ABSTRACT

In East Asia, social expectations of women being “wise wives and good mothers” have encountered new definitions and challenges. Discussions of women’s “proper” roles arrived in the wake of nationalism and modernization in China during the early twentieth century and continued throughout the War of Resistance against Japanese Aggression (1937–1945). The existing wartime literature focuses on the women’s movements led by the Nationalist government and the Chinese Communist Party. However, women’s issues in the co-existing collaborationist regime remain a relatively underexplored area. This study fills this gap by examining Wang Jingwei’s official rhetoric on women’s liberation in Guangzhou, which urged Chinese women to emulate the Japanese “wise wives and good mothers.” However, many educated women questioned and subtly reinterpreted this norm with their personal experiences to resist such an encompassing and singular ideal of womanhood. This article focuses on the discussions on women’s issues in Guangzhou in the first half of the 1940s.
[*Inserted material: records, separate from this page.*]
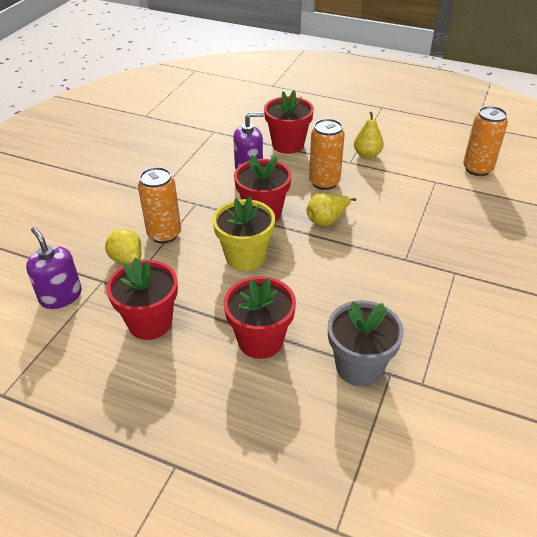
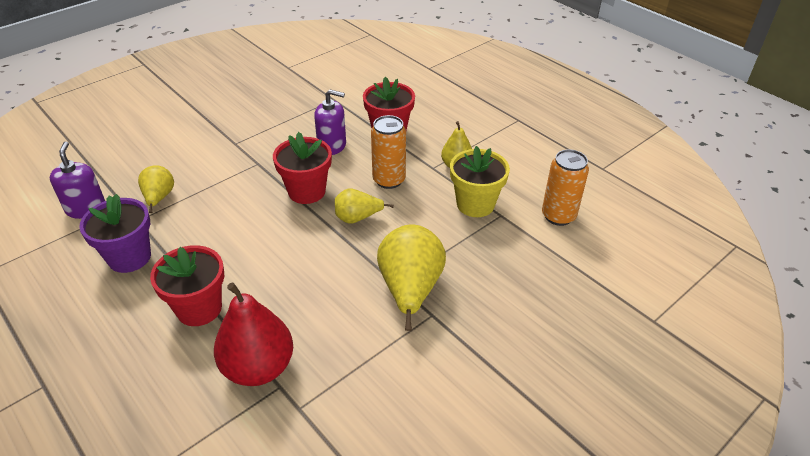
camera: 25 degrees right, 0 degrees up
red flower pot [106,258,178,340] -> purple flower pot [79,194,151,273]
orange can [138,167,181,244] -> none
yellow flower pot [213,196,275,271] -> yellow flower pot moved to [450,146,510,217]
grey flower pot [328,300,404,386] -> red pear [214,282,293,386]
none -> yellow pear [377,224,446,331]

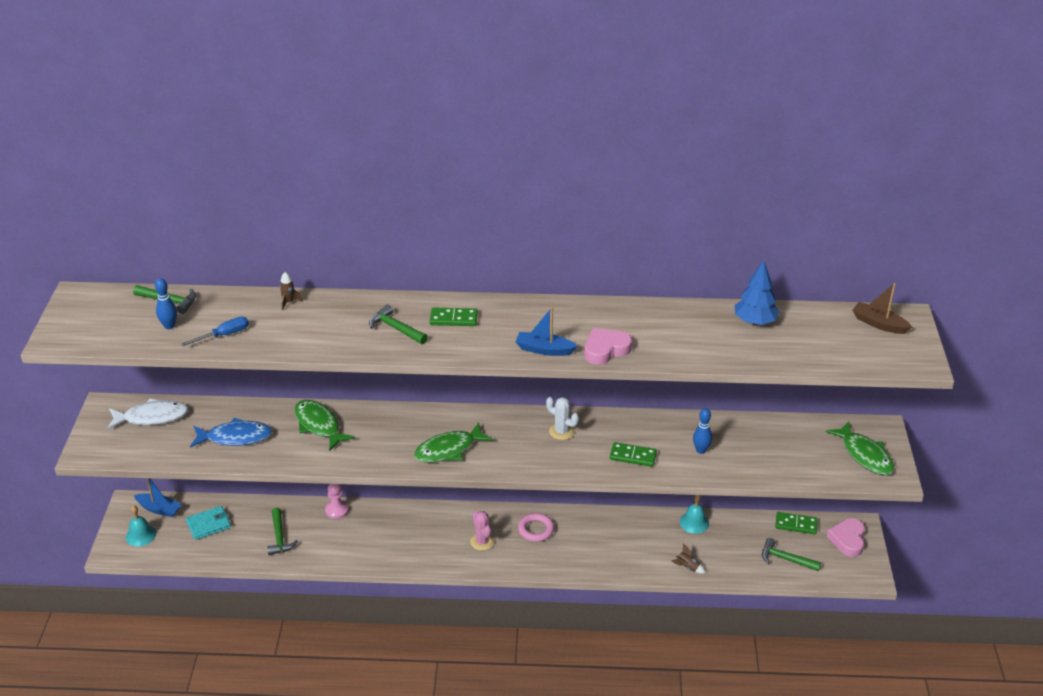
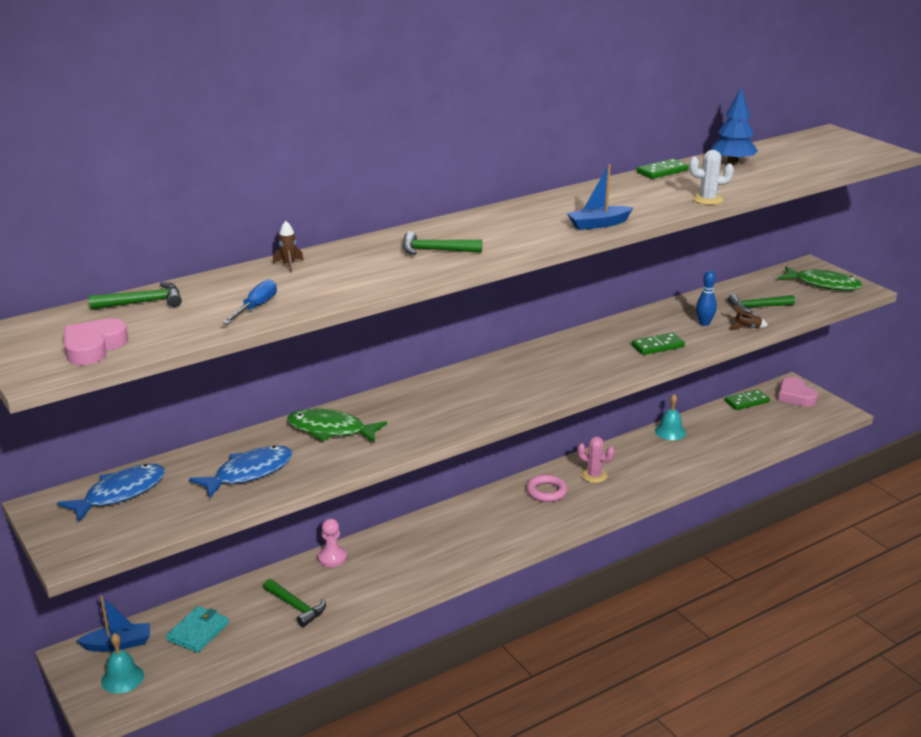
camera: 35 degrees left, 10 degrees down
white fish [107,398,188,429] -> blue fish [57,464,165,522]
blue bowling pin [155,278,177,329] -> none
green fish [414,422,493,463] -> none
green domino [430,307,478,326] -> green domino moved to [637,159,689,179]
pink cactus [470,511,494,551] -> pink cactus moved to [577,436,615,483]
white cactus [546,397,579,440] -> white cactus moved to [689,150,734,205]
pink heart [584,328,632,365] -> pink heart moved to [64,318,128,365]
brown rocket [671,543,705,574] -> brown rocket moved to [729,305,768,330]
green hammer [762,538,821,571] -> green hammer moved to [728,294,795,313]
brown boat [852,283,912,334] -> none

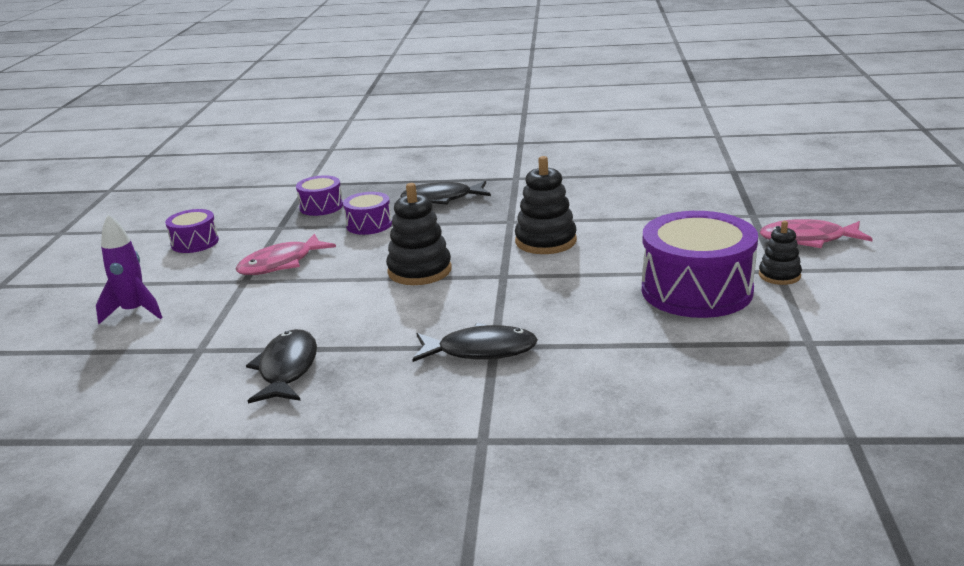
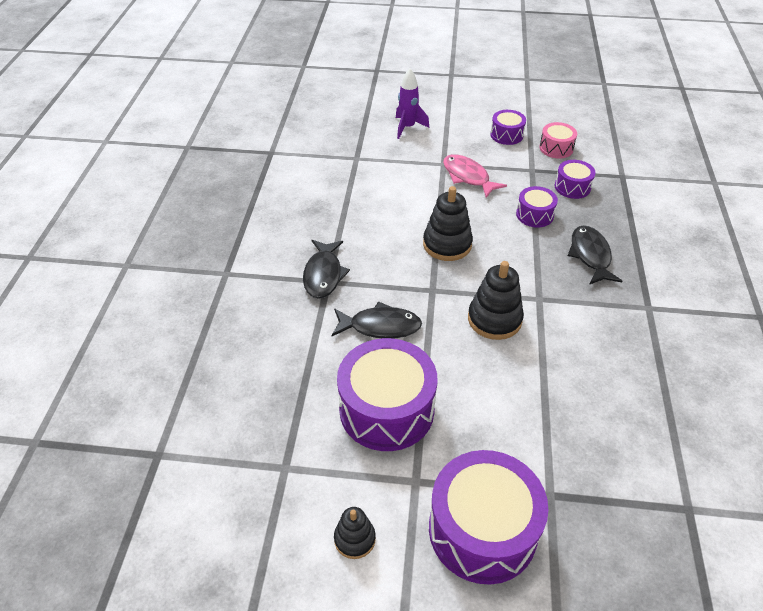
camera: 90 degrees right, 20 degrees up
black fish [246,329,317,403] -> black fish moved to [331,301,422,338]
black stacking toy [759,221,802,285] -> black stacking toy moved to [334,507,376,559]
pink fish [760,219,873,248] -> purple drum [429,450,549,585]
none -> pink drum [539,122,577,159]

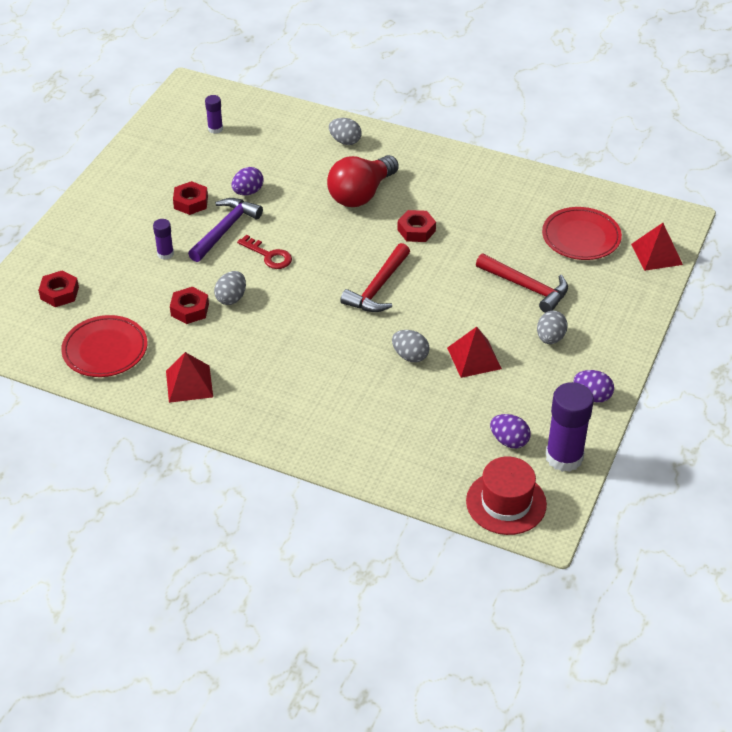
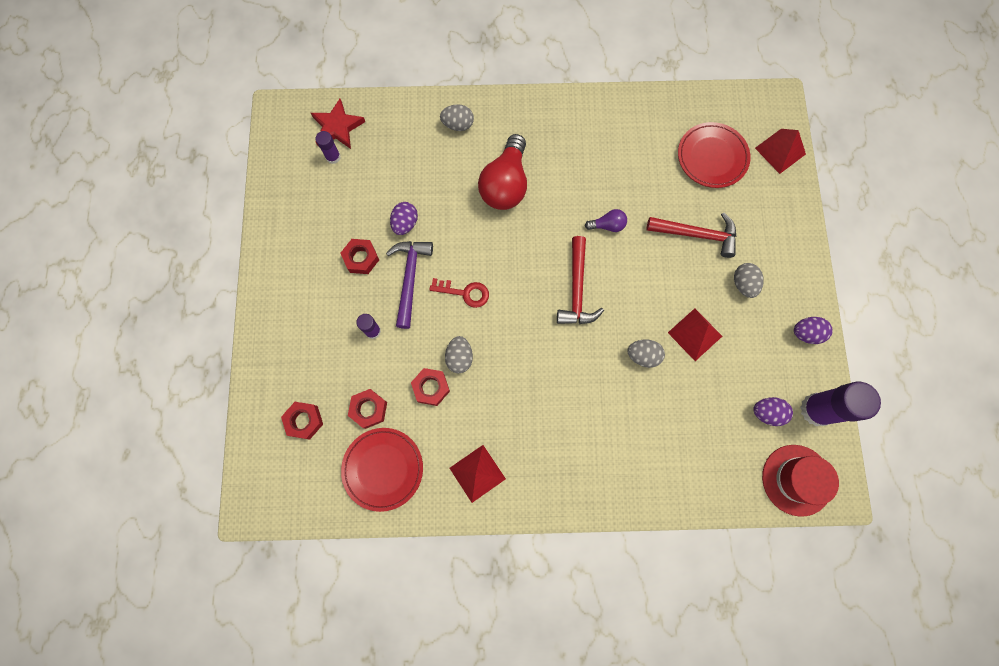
camera: 25 degrees left, 30 degrees up
red nut [397,210,436,242] -> red nut moved to [348,389,387,429]
none -> red star [311,99,365,149]
none -> purple light bulb [585,209,627,232]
As a collaborationist regime, Wang’s Nationalist government introduced the Japanese housewife as the model for Chinese women to emulate. While Chinese and Japanese cultural affinity was emphasized, Chinese women were often criticized by the official propaganda mouthpiece, The Ladies World, for their “hedonistic” behavior. Such a paternalistic and didactic tone was, in fact, commonplace in women’s magazines in Republican China. It is interesting, however, that some editors and readers of The Ladies World had their own interpretations of the definitions of “wise wives and good mothers.” They made use of the official rhetoric of nation-building and peace to propagate their versions of ideal womanhood. Their voices give us an insight into exploring the diversity and plurality of gender norms within the East Asian context of the Japanese invasion.